- Opening Delimiter -
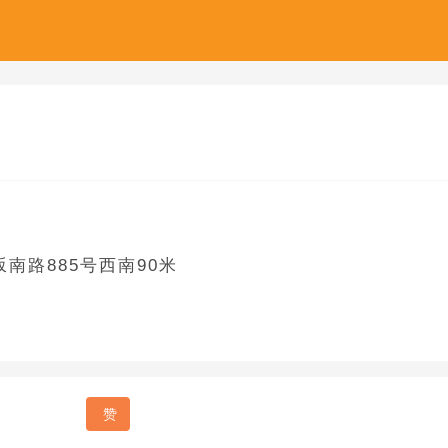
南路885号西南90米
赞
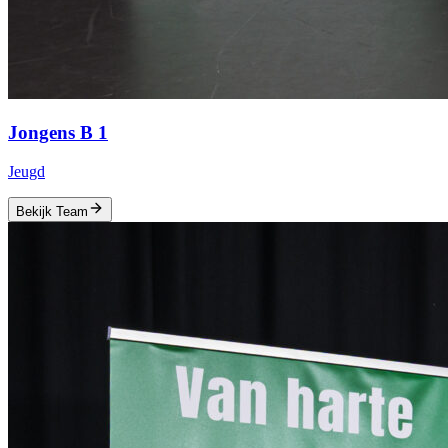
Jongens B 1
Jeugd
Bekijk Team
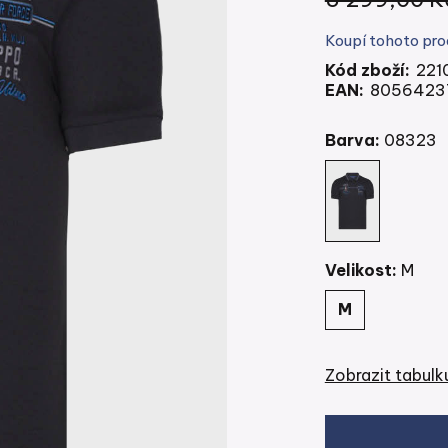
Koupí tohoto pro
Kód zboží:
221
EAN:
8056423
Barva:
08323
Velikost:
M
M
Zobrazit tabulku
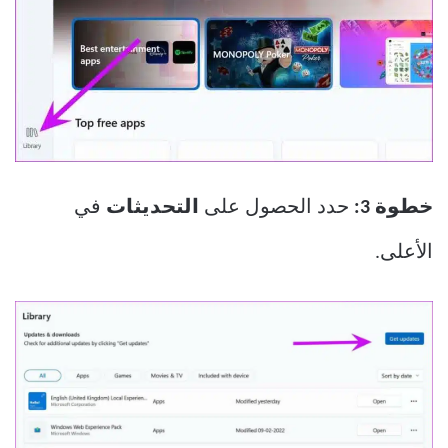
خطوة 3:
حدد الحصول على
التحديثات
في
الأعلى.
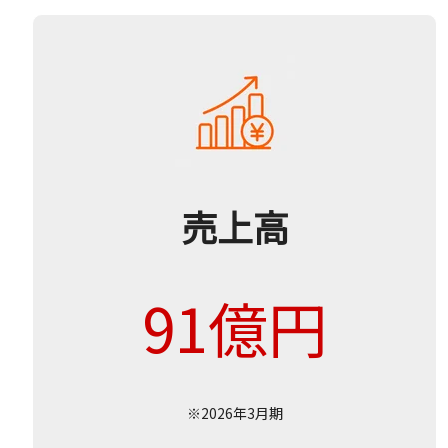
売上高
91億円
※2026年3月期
- Closing Delimiter -
- Opening Delimiter -
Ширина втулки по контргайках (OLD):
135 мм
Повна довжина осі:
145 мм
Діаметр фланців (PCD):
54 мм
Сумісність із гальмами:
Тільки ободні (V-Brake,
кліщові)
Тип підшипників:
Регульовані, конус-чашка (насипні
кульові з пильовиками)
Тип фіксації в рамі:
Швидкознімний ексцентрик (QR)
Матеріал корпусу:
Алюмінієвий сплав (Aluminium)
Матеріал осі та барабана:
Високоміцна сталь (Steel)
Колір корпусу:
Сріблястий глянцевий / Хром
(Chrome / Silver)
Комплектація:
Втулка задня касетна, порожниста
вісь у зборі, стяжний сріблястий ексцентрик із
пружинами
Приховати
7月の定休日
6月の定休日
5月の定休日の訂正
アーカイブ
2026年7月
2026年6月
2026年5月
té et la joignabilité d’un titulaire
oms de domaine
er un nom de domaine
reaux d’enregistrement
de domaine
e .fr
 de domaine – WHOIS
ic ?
- Closing Delimiter -
- Opening Delimiter -
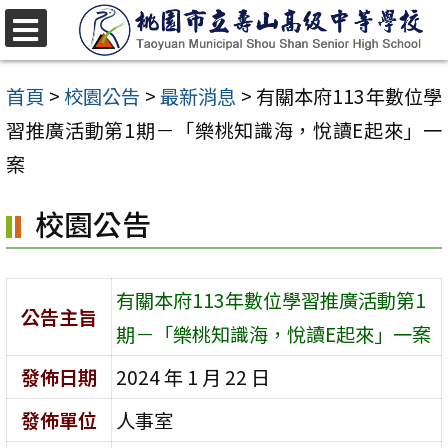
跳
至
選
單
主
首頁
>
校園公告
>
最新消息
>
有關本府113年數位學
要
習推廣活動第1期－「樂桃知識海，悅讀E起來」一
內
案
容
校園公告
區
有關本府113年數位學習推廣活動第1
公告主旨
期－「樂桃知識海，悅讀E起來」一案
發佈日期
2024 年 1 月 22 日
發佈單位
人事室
- Closing Delimiter -
Total up the lines in the listing above that include "ексцентрик". Give the number by itself.

2